> [Extract provided]
+++++
Phùng Quang Thanh (2 February 1949 – 11 September 2021) was Vietnam's Minister of Defense from 2006 to 2016.

Phùng Quang Thanh was an officer of the Vietnam People's Army and a member of the Politburo of the Communist Party of Vietnam. Enlisted in 1969, he fought in various battles during the Vietnam War and was honored with the title Hero of the People's Armed Forces in 1971 at age 22. He was appointed Minister of Defence in June 2006, succeeding General Phạm Văn Trà who had previously retired.

Military career
Phùng Quang Thanh was born on 2 February 1948 in Thạch Đà commune, Mê Linh, Hanoi. In 1967, he joined the army at the age of 18 and was admitted to the Communist Party of Vietnam, then known as the Vietnam Workers' Party, one year later.

In his early years, Thanh fought in various battles of the Vietnam War notably in the Quảng Trị campaign and during the counter-offensive of the Vietnam People's Army against Operation Lam Son 719 where he served as company commander (đại đội trưởng) in the 9th Battalion, 64th Regiment, 320th Division.
+++++
> [Data]
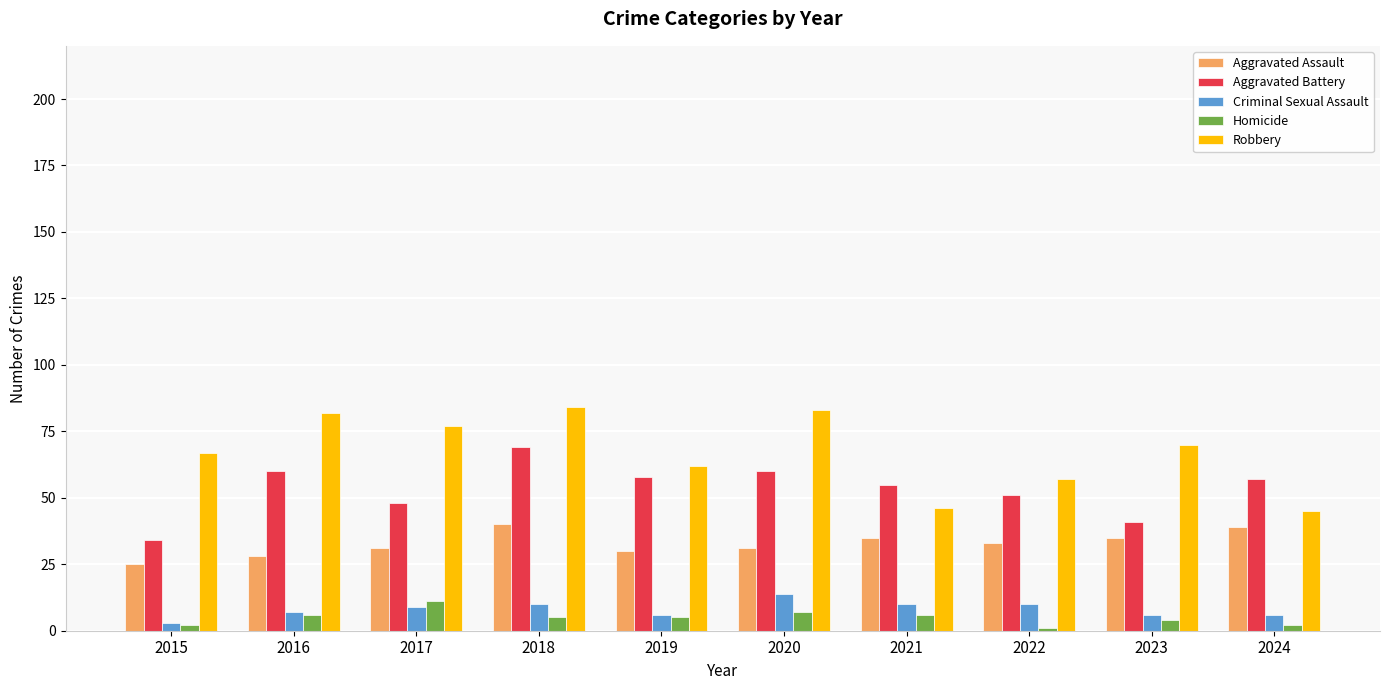

How many bars are there in total?

50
+++++
> [To-do item]
In the biography of Phùng Quang Thanh, render this sentence in Spanish: "He was appointed Minister of Defence in June 2006, succeeding General Phạm Văn Trà who had previously retired." The material plays no part in this work.

> [Reply to the exercise]
Fue nombrado ministro de Defensa en junio de 2006, en sustitución del general Phạm Văn Trà, quien se había retirado previamente.